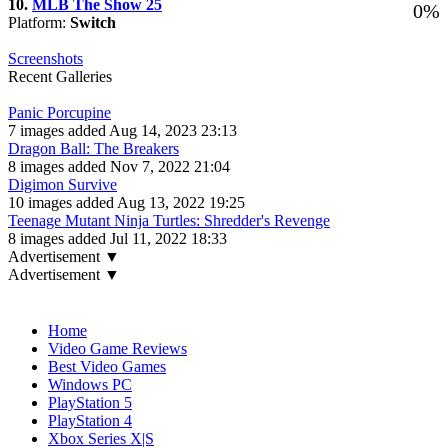
10.
MLB The Show 25
0%
Platform:
Switch
Screenshots
Recent Galleries
Panic Porcupine
7 images added Aug 14, 2023 23:13
Dragon Ball: The Breakers
8 images added Nov 7, 2022 21:04
Digimon Survive
10 images added Aug 13, 2022 19:25
Teenage Mutant Ninja Turtles: Shredder's Revenge
8 images added Jul 11, 2022 18:33
Advertisement ▼
Advertisement ▼
Navigation
Home
Video Game Reviews
Best Video Games
Windows PC
PlayStation 5
PlayStation 4
Xbox Series X|S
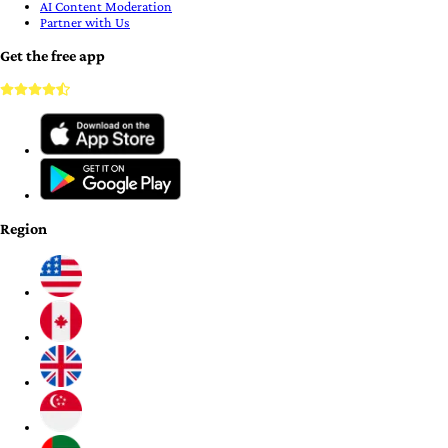
AI Content Moderation
Partner with Us
Get the free app
Region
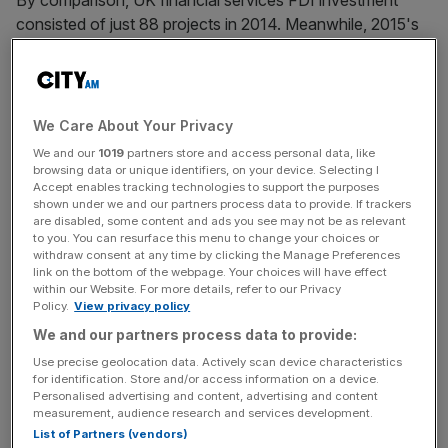
By comparison, UK financial services FDI investment
consisted of just 88 projects in 2014. Meanwhile, 2015's
level of investment in the UK represents a third of all
financial services FDI in Europe.
We Care About Your Privacy
The UK's fintech offerings were highlighted as a key
We and our
1019
partners store and access personal data, like
reason for the heightened investment, with three-quarters
browsing data or unique identifiers, on your device. Selecting I
Accept enables tracking technologies to support the purposes
(73 per cent) of the investors polled by EY believing it
shown under we and our partners process data to provide. If trackers
was a strong driver in attracting investors.
are disabled, some content and ads you see may not be as relevant
to you. You can resurface this menu to change your choices or
withdraw consent at any time by clicking the Manage Preferences
link on the bottom of the webpage. Your choices will have effect
News Updates
within our Website. For more details, refer to our Privacy
Policy.
View privacy policy
Stay ahead with our three daily briefings delivering all the
We and our partners process data to provide:
key market moves, top business and political stories, and
incisive analysis straight to your inbox.
Use precise geolocation data. Actively scan device characteristics
for identification. Store and/or access information on a device.
Personalised advertising and content, advertising and content
measurement, audience research and services development.
List of Partners (vendors)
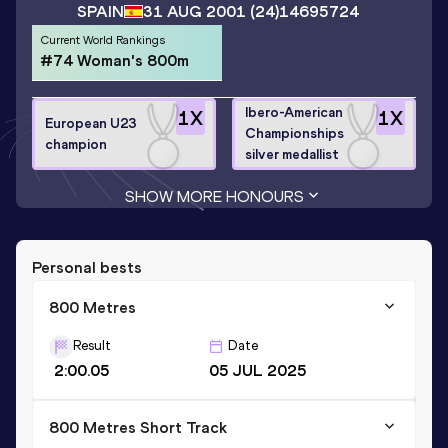
SPAIN
31 AUG 2001
(24)
14695724
Current World Rankings
#74 Woman's 800m
Ibero-American
1
X
1
X
European U23
Championships
champion
silver medallist
SHOW MORE HONOURS
Personal bests
800 Metres
Result
Date
2:00.05
05 JUL 2025
800 Metres Short Track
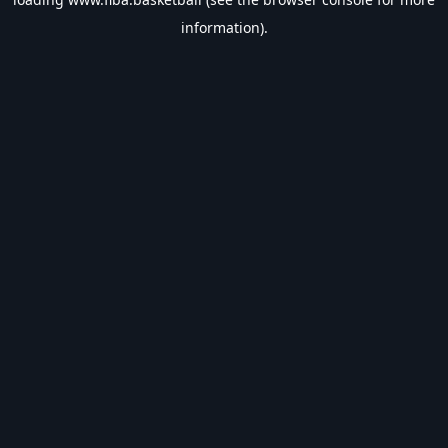
information).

> **PROBLEM DESCRIPTION**
Look above for the line with "Xbox Series X|S" and the line with "We Care About Your Privacy". Copy them and every line between, exactly, but no pictures.

> **SOLUTION TO THIS PROBLEM**
Xbox Series X|S
AI Content Moderation
Partner with Us
Get the free app
Region
By comparison, UK financial services FDI investment
consisted of just 88 projects in 2014. Meanwhile, 2015's
level of investment in the UK represents a third of all
financial services FDI in Europe.
We Care About Your Privacy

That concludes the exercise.